TASK DESCRIPTION:
Transcribe every line of the data below word for word, and leave the pictures out of your copy.

(Collected data entries)
BEGIN
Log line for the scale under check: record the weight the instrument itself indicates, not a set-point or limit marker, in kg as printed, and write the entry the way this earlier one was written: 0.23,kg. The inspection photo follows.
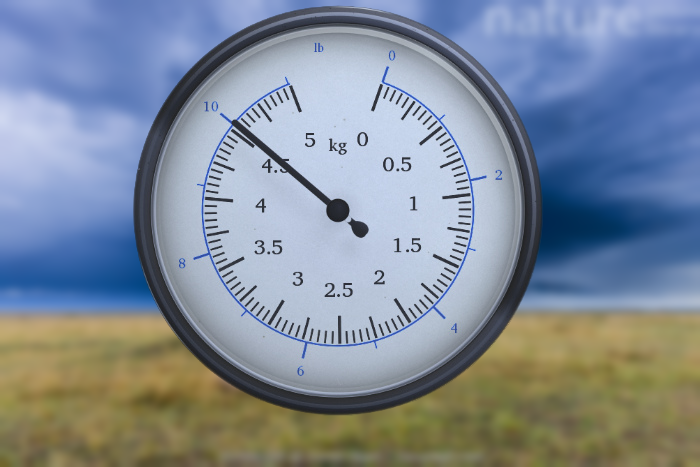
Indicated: 4.55,kg
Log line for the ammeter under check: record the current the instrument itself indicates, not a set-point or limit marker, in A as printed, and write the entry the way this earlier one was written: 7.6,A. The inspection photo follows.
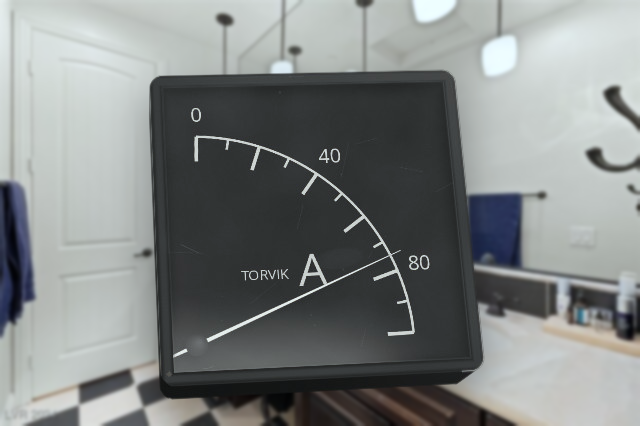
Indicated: 75,A
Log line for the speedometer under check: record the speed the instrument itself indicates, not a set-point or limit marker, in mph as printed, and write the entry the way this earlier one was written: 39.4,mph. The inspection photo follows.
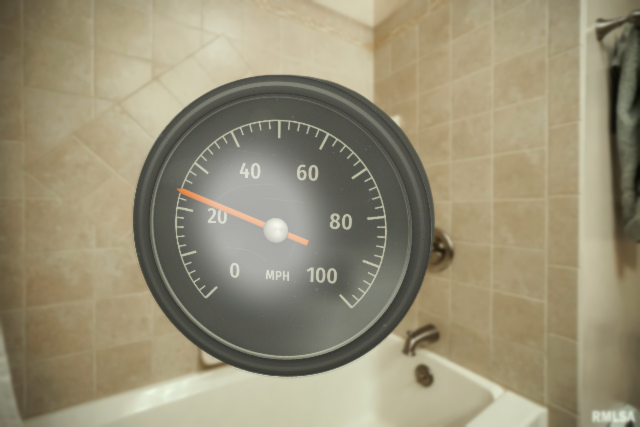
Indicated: 24,mph
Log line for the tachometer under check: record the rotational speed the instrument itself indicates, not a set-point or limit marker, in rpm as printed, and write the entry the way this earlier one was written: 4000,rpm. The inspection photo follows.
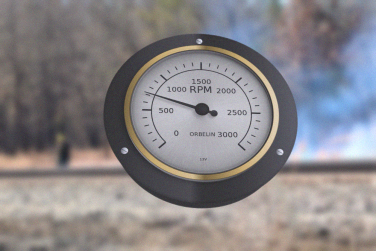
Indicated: 700,rpm
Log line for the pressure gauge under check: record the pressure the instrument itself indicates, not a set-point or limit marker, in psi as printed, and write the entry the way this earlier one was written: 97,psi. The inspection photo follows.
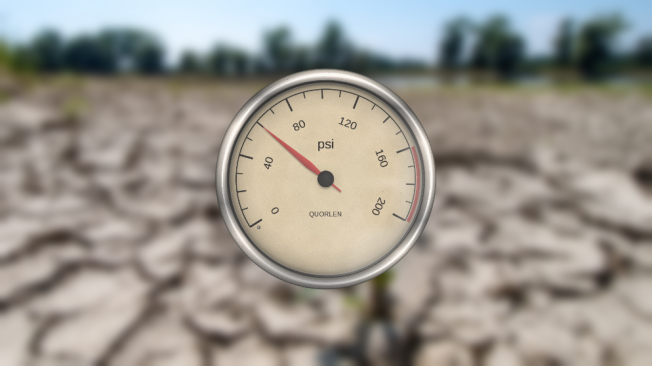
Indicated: 60,psi
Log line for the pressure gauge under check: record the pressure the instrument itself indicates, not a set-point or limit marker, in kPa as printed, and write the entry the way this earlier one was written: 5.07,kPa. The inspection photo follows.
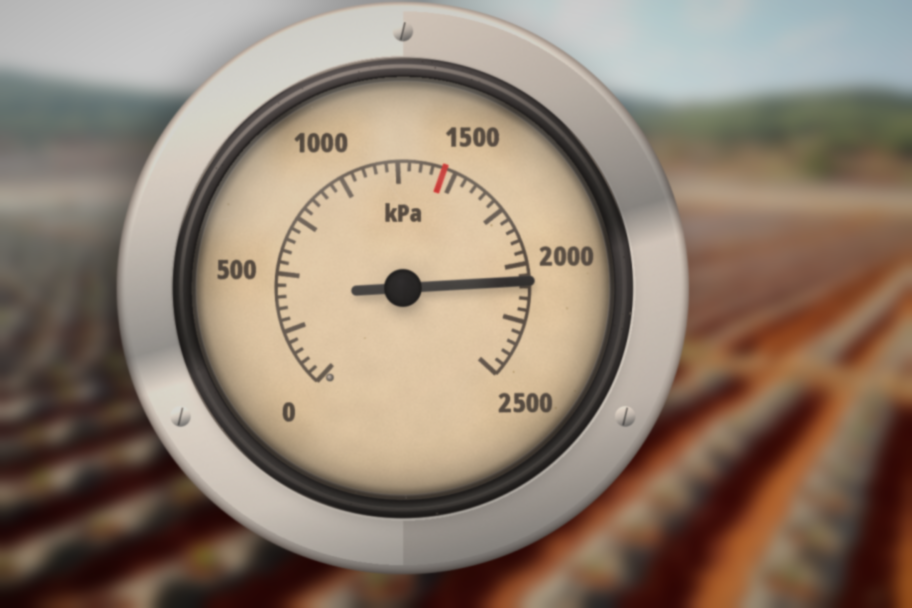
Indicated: 2075,kPa
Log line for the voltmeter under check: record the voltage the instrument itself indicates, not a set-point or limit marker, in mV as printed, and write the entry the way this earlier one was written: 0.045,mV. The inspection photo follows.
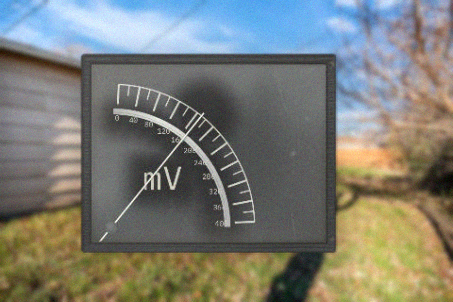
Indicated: 170,mV
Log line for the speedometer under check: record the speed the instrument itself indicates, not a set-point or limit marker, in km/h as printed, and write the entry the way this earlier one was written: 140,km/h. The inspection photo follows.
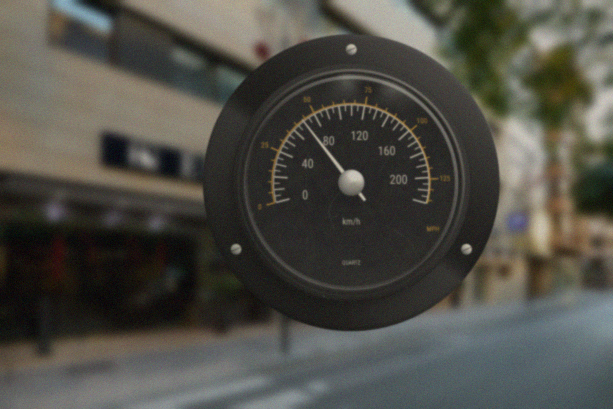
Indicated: 70,km/h
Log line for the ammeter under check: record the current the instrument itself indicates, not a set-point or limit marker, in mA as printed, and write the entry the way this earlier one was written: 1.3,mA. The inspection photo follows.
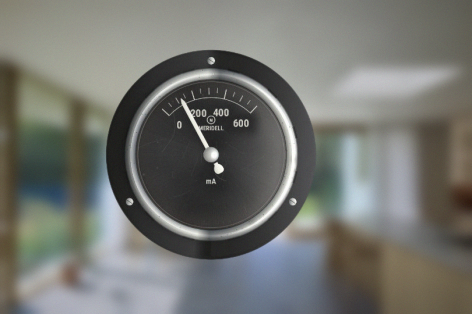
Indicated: 125,mA
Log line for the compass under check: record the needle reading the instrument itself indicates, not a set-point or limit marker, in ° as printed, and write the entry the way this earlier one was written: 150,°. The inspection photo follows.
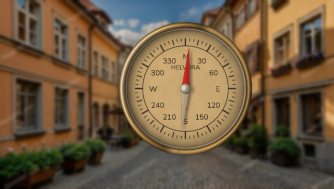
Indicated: 5,°
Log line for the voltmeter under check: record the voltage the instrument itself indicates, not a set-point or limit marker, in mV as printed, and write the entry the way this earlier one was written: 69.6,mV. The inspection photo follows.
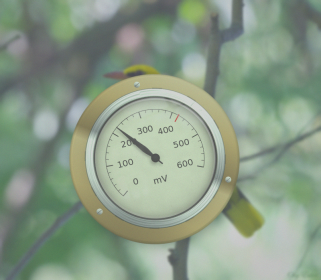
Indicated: 220,mV
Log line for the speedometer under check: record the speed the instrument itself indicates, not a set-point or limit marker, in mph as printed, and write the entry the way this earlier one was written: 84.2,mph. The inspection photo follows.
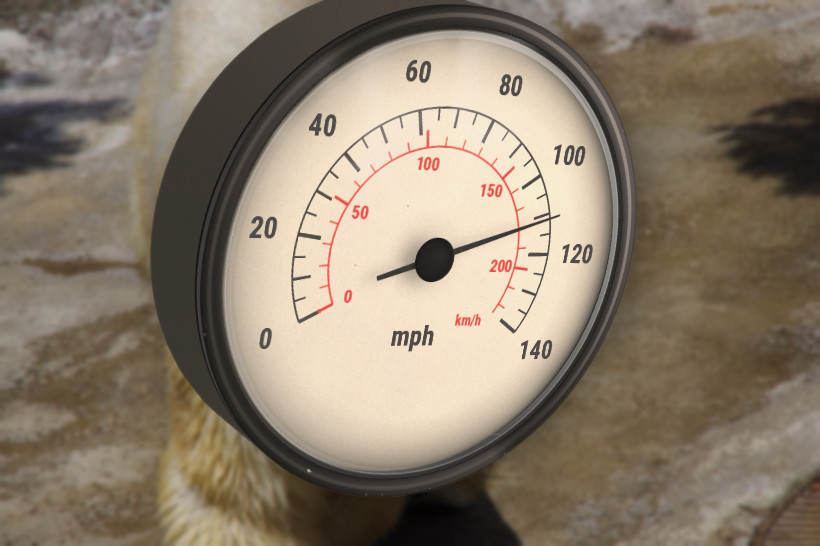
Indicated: 110,mph
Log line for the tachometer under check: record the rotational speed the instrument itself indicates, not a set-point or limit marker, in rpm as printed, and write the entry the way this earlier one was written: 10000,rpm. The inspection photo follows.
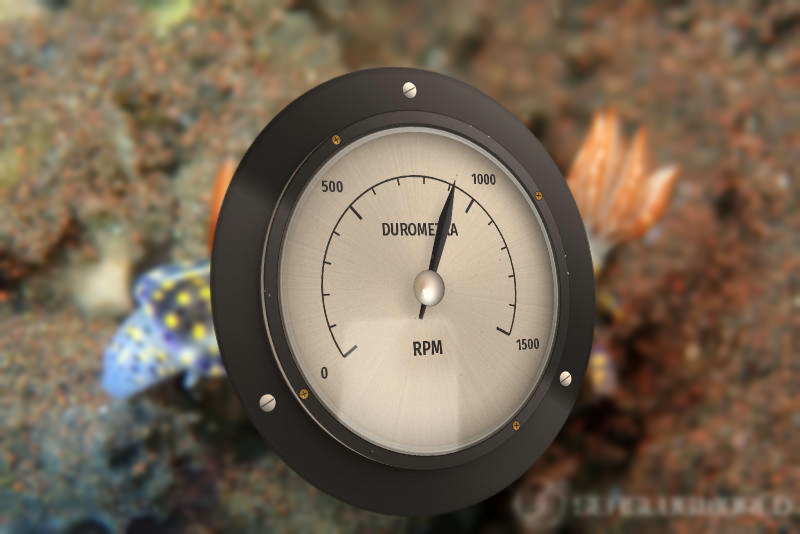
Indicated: 900,rpm
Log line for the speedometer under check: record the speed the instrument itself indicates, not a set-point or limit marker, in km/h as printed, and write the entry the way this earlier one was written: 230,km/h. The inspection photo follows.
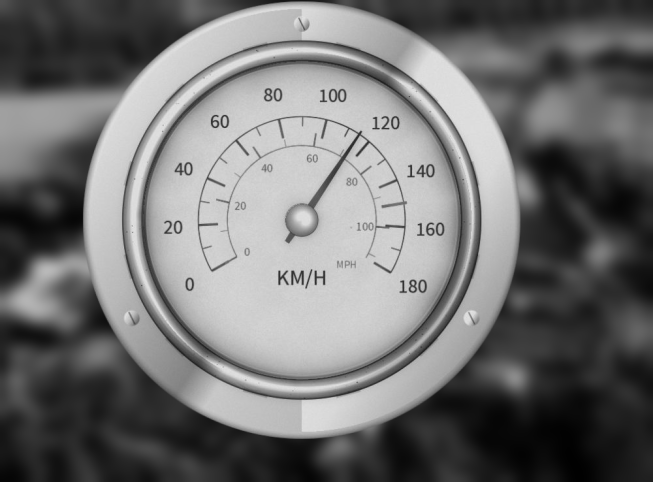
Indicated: 115,km/h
END
TASK RESULT:
Log line for the scale under check: record the weight the instrument itself indicates, not a set-point or limit marker, in kg as printed, and write the entry the way this earlier one was written: 0.23,kg. The inspection photo follows.
Indicated: 4.55,kg
Log line for the ammeter under check: record the current the instrument itself indicates, not a set-point or limit marker, in A as printed, and write the entry the way this earlier one was written: 7.6,A. The inspection photo follows.
Indicated: 75,A
Log line for the speedometer under check: record the speed the instrument itself indicates, not a set-point or limit marker, in mph as printed, and write the entry the way this earlier one was written: 39.4,mph. The inspection photo follows.
Indicated: 24,mph
Log line for the tachometer under check: record the rotational speed the instrument itself indicates, not a set-point or limit marker, in rpm as printed, and write the entry the way this earlier one was written: 4000,rpm. The inspection photo follows.
Indicated: 700,rpm
Log line for the pressure gauge under check: record the pressure the instrument itself indicates, not a set-point or limit marker, in psi as printed, and write the entry the way this earlier one was written: 97,psi. The inspection photo follows.
Indicated: 60,psi
Log line for the pressure gauge under check: record the pressure the instrument itself indicates, not a set-point or limit marker, in kPa as printed, and write the entry the way this earlier one was written: 5.07,kPa. The inspection photo follows.
Indicated: 2075,kPa
Log line for the voltmeter under check: record the voltage the instrument itself indicates, not a set-point or limit marker, in mV as printed, and write the entry the way this earlier one was written: 0.045,mV. The inspection photo follows.
Indicated: 170,mV
Log line for the speedometer under check: record the speed the instrument itself indicates, not a set-point or limit marker, in km/h as printed, and write the entry the way this earlier one was written: 140,km/h. The inspection photo follows.
Indicated: 70,km/h
Log line for the ammeter under check: record the current the instrument itself indicates, not a set-point or limit marker, in mA as printed, and write the entry the way this earlier one was written: 1.3,mA. The inspection photo follows.
Indicated: 125,mA
Log line for the compass under check: record the needle reading the instrument itself indicates, not a set-point or limit marker, in ° as printed, and write the entry the way this earlier one was written: 150,°. The inspection photo follows.
Indicated: 5,°
Log line for the voltmeter under check: record the voltage the instrument itself indicates, not a set-point or limit marker, in mV as printed, and write the entry the way this earlier one was written: 69.6,mV. The inspection photo follows.
Indicated: 220,mV
Log line for the speedometer under check: record the speed the instrument itself indicates, not a set-point or limit marker, in mph as printed, and write the entry the way this earlier one was written: 84.2,mph. The inspection photo follows.
Indicated: 110,mph
Log line for the tachometer under check: record the rotational speed the instrument itself indicates, not a set-point or limit marker, in rpm as printed, and write the entry the way this earlier one was written: 10000,rpm. The inspection photo follows.
Indicated: 900,rpm
Log line for the speedometer under check: record the speed the instrument itself indicates, not a set-point or limit marker, in km/h as printed, and write the entry the way this earlier one was written: 230,km/h. The inspection photo follows.
Indicated: 115,km/h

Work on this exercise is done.